Millennials are flocking to the Washington, D.C. metropolitan area for its job opportunities, cultural attractions, and vibrant neighborhoods.
In fact, according to a recent report on Niche.com, the area is the nation’s third most popular city for the generation. And the city’s popularity among millennials has been influencing DC housing trends, fueling high demand for rentals and a preference for walkable, urban neighborhoods over homes in far-flung suburbs.
Washington D.C. earned its top rank because of the high percentage of 25 to 34-year-olds who make it home. The rankings also took into account quality of life, measured by factors such as diversity, income, housing costs, crime rates, and younger residents’ views on the quality of amenities, including professional sports, shopping, and nightlife.
Only New York City and Austin ranked higher.
“The political epicenter of the United States draws young hopefuls with the promise of ambition and idealism and keeps them there with a solid job market and diverse cultural attractions,” the report said.

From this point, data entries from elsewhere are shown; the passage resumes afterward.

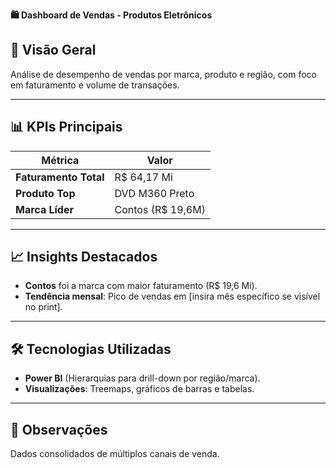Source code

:**🛍️ Dashboard de Vendas - Produtos Eletrônicos**  

## **📌 Visão Geral**  
Análise de desempenho de vendas por marca, produto e região, com foco em faturamento e volume de transações.  

---

## **📊 KPIs Principais**  
| Métrica               | Valor            |  
|-----------------------|------------------|  
| **Faturamento Total** | R$ 64,17 Mi      |  
| **Produto Top**      | DVD M360 Preto   |  
| **Marca Líder**      | Contos (R$ 19,6M)|  

---

## **📈 Insights Destacados**  
- **Contos** foi a marca com maior faturamento (R$ 19,6 Mi).  
- **Tendência mensal**: Pico de vendas em [insira mês específico se visível no print].  

---

## **🛠️ Tecnologias Utilizadas**  
- **Power BI** (Hierarquias para drill-down por região/marca).  
- **Visualizações**: Treemaps, gráficos de barras e tabelas.  

--- 

## **📝 Observações**  
Dados consolidados de múltiplos canais de venda.  

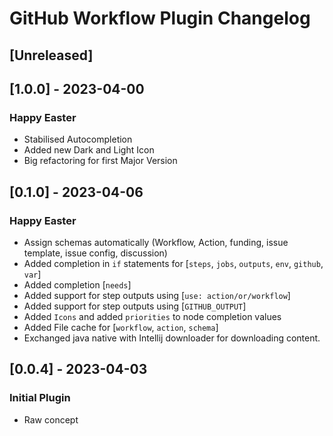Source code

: <!-- Keep a Changelog guide -> https://keepachangelog.com -->

# GitHub Workflow Plugin Changelog

## [Unreleased]

## [1.0.0] - 2023-04-00

### Happy Easter

- Stabilised Autocompletion
- Added new Dark and Light Icon
- Big refactoring for first Major Version

## [0.1.0] - 2023-04-06

### Happy Easter

- Assign schemas automatically (Workflow, Action, funding, issue template, issue config, discussion)
- Added completion in `if` statements for [`steps`, `jobs`, `outputs`, `env`, `github`, `var`]
- Added completion  [`needs`]
- Added support for step outputs using  [`use: action/or/workflow`]
- Added support for step outputs using  [`GITHUB_OUTPUT`]
- Added `Icons` and added `priorities` to node completion values
- Added File cache for [`workflow`, `action`, `schema`]
- Exchanged java native with Intellij downloader for downloading content.

## [0.0.4] - 2023-04-03

### Initial Plugin

- Raw concept
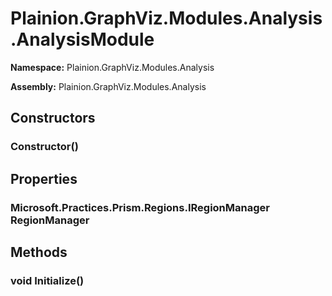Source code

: 
# Plainion.GraphViz.Modules.Analysis.AnalysisModule

**Namespace:** Plainion.GraphViz.Modules.Analysis

**Assembly:** Plainion.GraphViz.Modules.Analysis


## Constructors

### Constructor()


## Properties

### Microsoft.Practices.Prism.Regions.IRegionManager RegionManager


## Methods

### void Initialize()
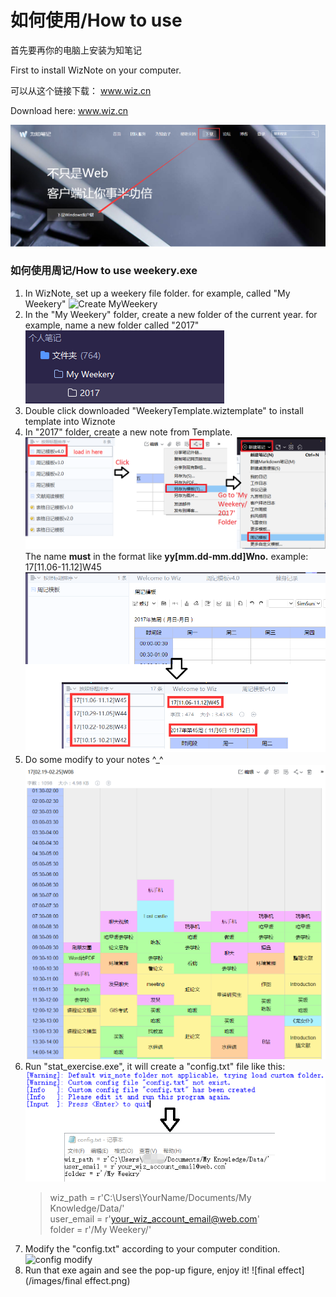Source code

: # 如何使用/How to use

首先要再你的电脑上安装为知笔记

First to install WizNote on your computer.

可以从这个链接下载： www.wiz.cn

Download here: www.wiz.cn

![Wiz Download Webside](/images/download.png)

### 如何使用周记/How to use weekery.exe

1.  In WizNote, set up a weekery file folder. 
    for example, called "My Weekery"
    ![Create MyWeekery](/images/create_MyWeekery.png)
2. In the "My Weekery" folder, create a new folder of the current year.
    for example, name a new folder called "2017"
    ![named year](/images/named_year.png)
3. Double click downloaded "WeekeryTemplate.wiztemplate" to install template into Wiznote
4. In "2017" folder, create a new note from Template.
    ![notes from template](/images/notes_from_template.png)  
    The name **must** in the format like **yy[mm.dd-mm.dd]Wno.**
    example: 17[11.06-11.12]W45  
    ![name example](/images/name_example.png)
5. Do some modify to your notes ^_^
    ![note modify](/images/note_modify.png)
6. Run "stat_exercise.exe", it will create a "config.txt" file like this:
    ![exe first run](/images/exe_first_run.png)
    > wiz_path = r'C:\Users\YourName/Documents/My Knowledge/Data/'  
    > user_email = r'your_wiz_account_email@web.com'  
    > folder = r'/My Weekery/'  
7. Modify the "config.txt" according to your computer condition.
    ![config modify](/images/config_modify.png)
8. Run that exe again and see the pop-up figure, enjoy it!
    ![final effect](/images/final effect.png)
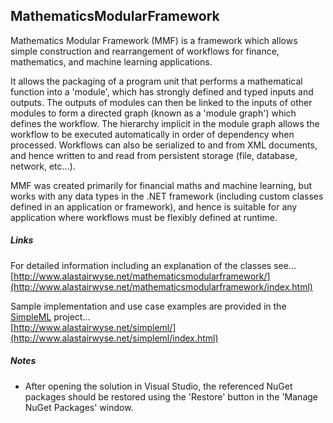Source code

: MathematicsModularFramework
---
Mathematics Modular Framework (MMF) is a framework which allows simple construction and rearrangement of workflows for finance, mathematics, and machine learning applications.

It allows the packaging of a program unit that performs a mathematical function into a 'module', which has strongly defined and typed inputs and outputs. The outputs of modules can then be linked to the inputs of other modules to form a directed graph (known as a 'module graph') which defines the workflow. The hierarchy implicit in the module graph allows the workflow to be executed automatically in order of dependency when processed.  Workflows can also be serialized to and from XML documents, and hence written to and read from persistent storage (file, database, network, etc...).

MMF was created primarily for financial maths and machine learning, but works with any data types in the .NET framework (including custom classes defined in an application or framework), and hence is suitable for any application where workflows must be flexibly defined at runtime.

##### Links

For detailed information including an explanation of the classes see...<br>
[http://www.alastairwyse.net/mathematicsmodularframework/](http://www.alastairwyse.net/mathematicsmodularframework/index.html)

Sample implementation and use case examples are provided in the [SimpleML](https://github.com/alastairwyse/SimpleML/) project...<br>
[http://www.alastairwyse.net/simpleml/](http://www.alastairwyse.net/simpleml/index.html)

##### Notes
- After opening the solution in Visual Studio, the referenced NuGet packages should be restored using the 'Restore' button in the 'Manage NuGet Packages' window.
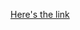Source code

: [Here's the link](https://kusumasandi.vercel.app/invitations "Mrspec7er personal portofolio website")
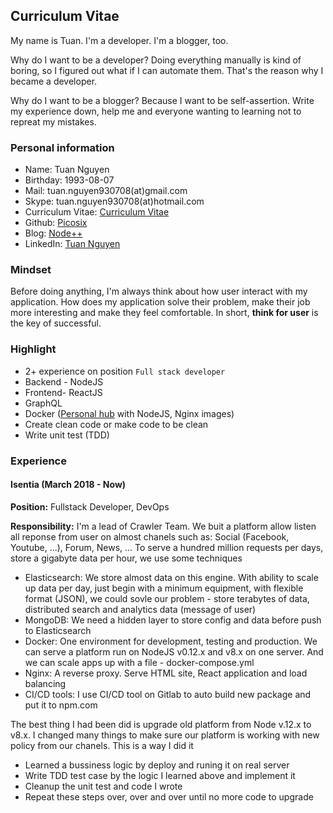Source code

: ## Curriculum Vitae

My name is Tuan. I'm a developer. I'm a blogger, too.

Why do I want to be a developer? Doing everything manually is kind of boring, so I figured out what if I can automate them. That's the reason why I became a developer.

Why do I want to be a blogger? Because I want to be self-assertion. Write my experience down, help me and everyone wanting to learning not to repreat my mistakes.

### Personal information

- Name: Tuan Nguyen
- Birthday: 1993-08-07
- Mail: tuan.nguyen930708(at)gmail.com
- Skype: tuan.nguyen930708(at)hotmail.com
- Curriculum Vitae: [Curriculum Vitae](https://picosix.github.io/cv/)
- Github: [Picosix](https://github.com/picosix)
- Blog: [Node++](http://nodeplusplus.com/)
- LinkedIn: [Tuan Nguyen](https://www.linkedin.com/in/tuan-nguyen-p6/)

### Mindset

Before doing anything, I'm always think about how user interact with my application. How does my application solve their problem, make their job more interesting and make they feel comfortable. In short, **think for user** is the key of successful.

### Highlight

- 2+ experience on position `Full stack developer`
- Backend - NodeJS
- Frontend- ReactJS
- GraphQL
- Docker ([Personal hub](https://hub.docker.com/u/picosix/) with NodeJS, Nginx images)
- Create clean code or make code to be clean
- Write unit test (TDD)

### Experience

#### Isentia (March 2018 - Now)

**Position:** Fullstack Developer, DevOps

**Responsibility:** I'm a lead of Crawler Team. We buit a platform allow listen all reponse from user on almost chanels such as: Social (Facebook, Youtube, ...), Forum, News, ... To serve a hundred million requests per days, store a gigabyte data per hour, we use some techniques

- Elasticsearch: We store almost data on this engine. With ability to scale up data per day, just begin with a minimum equipment, with flexible format (JSON), we could sovle our problem - store terabytes of data, distributed search and analytics data (message of user)
- MongoDB: We need a hidden layer to store config and data before push to Elasticsearch
- Docker: One environment for development, testing and production. We can serve a platform run on NodeJS v0.12.x and v8.x on one server. And we can scale apps up with a file - docker-compose.yml
- Nginx: A reverse proxy. Serve HTML site, React application and load balancing
- CI/CD tools: I use CI/CD tool on Gitlab to auto build new package and put it to npm.com

The best thing I had been did is upgrade old platform from Node v.12.x to v8.x. I changed many things to make sure our platform is working with new policy from our chanels. This is a way I did it

- Learned a bussiness logic by deploy and runing it on real server
- Write TDD test case by the logic I learned above and implement it
- Cleanup the unit test and code I wrote
- Repeat these steps over, over and over until no more code to upgrade
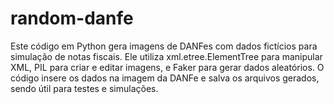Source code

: # random-danfe
Este código em Python gera imagens de DANFes com dados fictícios para simulação de notas fiscais. Ele utiliza xml.etree.ElementTree para manipular XML, PIL para criar e editar imagens, e Faker para gerar dados aleatórios. O código insere os dados na imagem da DANFe e salva os arquivos gerados, sendo útil para testes e simulações.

Amenity-rich District neighborhoods where millennials make up at least a third of residents include Dupont Circle, Adams Morgan, Mount Pleasant, Cardozo-Shaw (U Street), and Logan Circle-Shaw. And many of the neighborhoods in and around Capitol Hill aren’t far behind, with millennials making up around 30 percent of residents.
Millennials want to live in walkable urban centers with good public transportation and nearby shopping, restaurants and offices, according to the 2014 Nielsen Co. report, “Millennials – Breaking the Myths.” And two-thirds of the generation rent their home, it said.
That’s good news for owners of rental properties and prospective real estate investors. And local market experts expect the demand for rentals in great neighborhoods to continue as millennials move out of their parents’ homes and wait longer than prior generations to settle down, marry, and have families.
“They prefer to live in dense, diverse urban villages where social interaction is just outside their front doors,” the Nielsen report said. “The ‘American Dream’ is transitioning from the white picket fence in the suburbs to the historic brownstone stoop in the heart of the city.”
Nielsen ranked the D.C. metro area sixth nationwide among cities with the highest concentration of residents born between 1977 and 1995, which is how it defined the millennial generation. The District is the only city east of the Mississippi in the top 10, and it has the highest concentration of what Nielsen dubbed wealthy millennials – those earning more than $100,000 a year.
The Niche study named the Clarendon/Courthouse neighborhood in Arlington, with its variety of coffee shops, bars, and restaurants, the top DC-area neighborhood for millennials, who make up 53 percent of the population there.